Американский и канадский историк К. Папмел в своей книге «Свобода слова в России XVIII века» обращает особое внимание на отношение А.Н. Радищева к проблемам цензуры в России. Выступая за неограниченную свободу слова, Радищев пошел дальше даже тех пределов, которые допускались большинством зарубежных конституционных законов его времени. Он ясно осознавал конфликт между стремлением общества к свободе и интересами государства. Поэтому его взгляды можно рассматривать как логическое развитие стремления к независимости от государственной опеки (как и у Н.И. Новикова). Важность идей Радищева заключается, по Папмелу, в демонстрации того факта, что расширение гражданских свобод может быть достигнуто только путем нажима общества на государство, а не в результате добровольных уступок с его стороны [11, p. 116, 125-127].

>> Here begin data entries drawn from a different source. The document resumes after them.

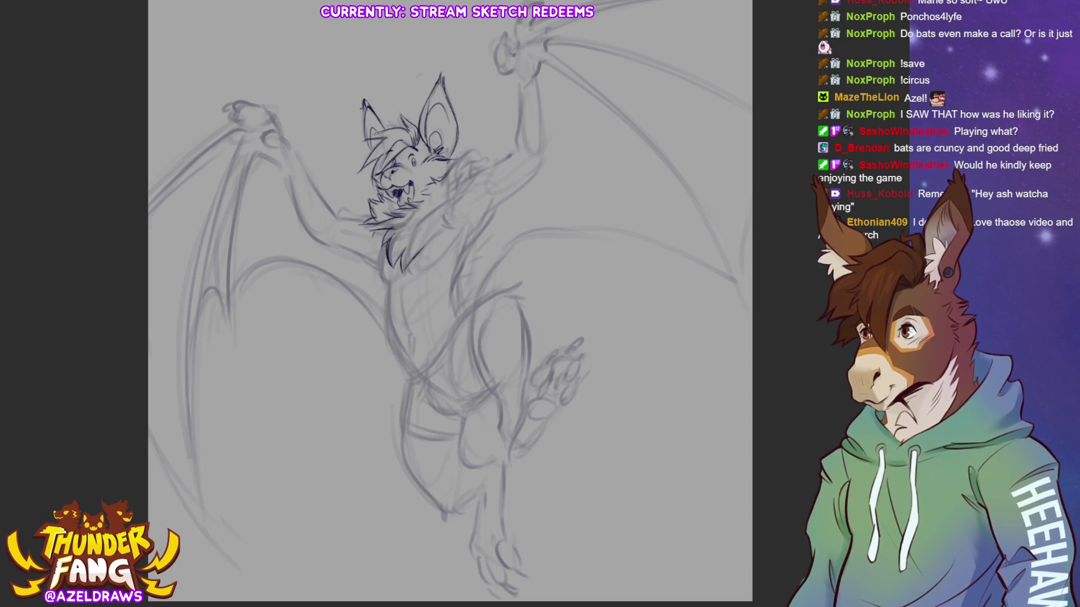
mouse_move(444, 186)
left_mouse_down()
mouse_move(456, 158)
mouse_move(470, 160)
mouse_move(466, 178)
left_mouse_up()
mouse_move(404, 265)
left_mouse_down()
mouse_move(453, 225)
mouse_move(483, 161)
left_mouse_up()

Биограф Екатерины II Ян Грей отмечает, что «буря императорского гнева», обрушившаяся на Радищева и его «Путешествие», показала, до каких реакционных крайностей могла дойти Екатерина II под влиянием как революции во Франции, так и собственного возраста. Радищев «впитал» либеральные и просветительские идеи на Западе, во время обучения в Лейпцигском университете. Он искренне верил в необходимость «базовых реформ» для своей страны. Но к моменту его возвращения в Россию (1771) «заигрывание» Екатерины II с либерализмом уже окончилось. Своим арестом после публикации «Путешествия» Радищев был «ошеломлен»; будучи идеалистом, он чистосердечно не понимал, что можно быть арестованным за честно изложенные мысли. Но суровость приговора и гнев Екатерины были, по мнению Грея, ожидаемы [12, р. 236-237].

Выдающаяся британская исследовательница, почётный профессор славистики Лондонского университета Изабель де Мадариага (1919–2014) в своем фундаментальном труде «Россия в эпоху Екатерины Великой» приходит к выводу, что поведение Радищева на следствии свидетельствует о его «пробуждении» к действительности «из мира грез»: только в это время он понял, как неразумно было высказывать столь откровенно свои мысли. Поэтому на следствии он заявил, что главной целью публикации его «Путешествия» было литературное признание, что, не стремясь посягать на существующую в России форму правления, он лишь хотел указать на некоторые недостат­ки внутреннего положения в России. К примеру, он пытался заставить некоторых помещиков «устыдиться своей жестокости». Он также признал, что его книга «написана в пре­увеличенных и оскорбительных выражениях и содержит дикие об­винения в адрес властей». До момента суда Радищев уповал на милость императрицы, которая, однако, не проявила снисхождения [13, с. 866-867].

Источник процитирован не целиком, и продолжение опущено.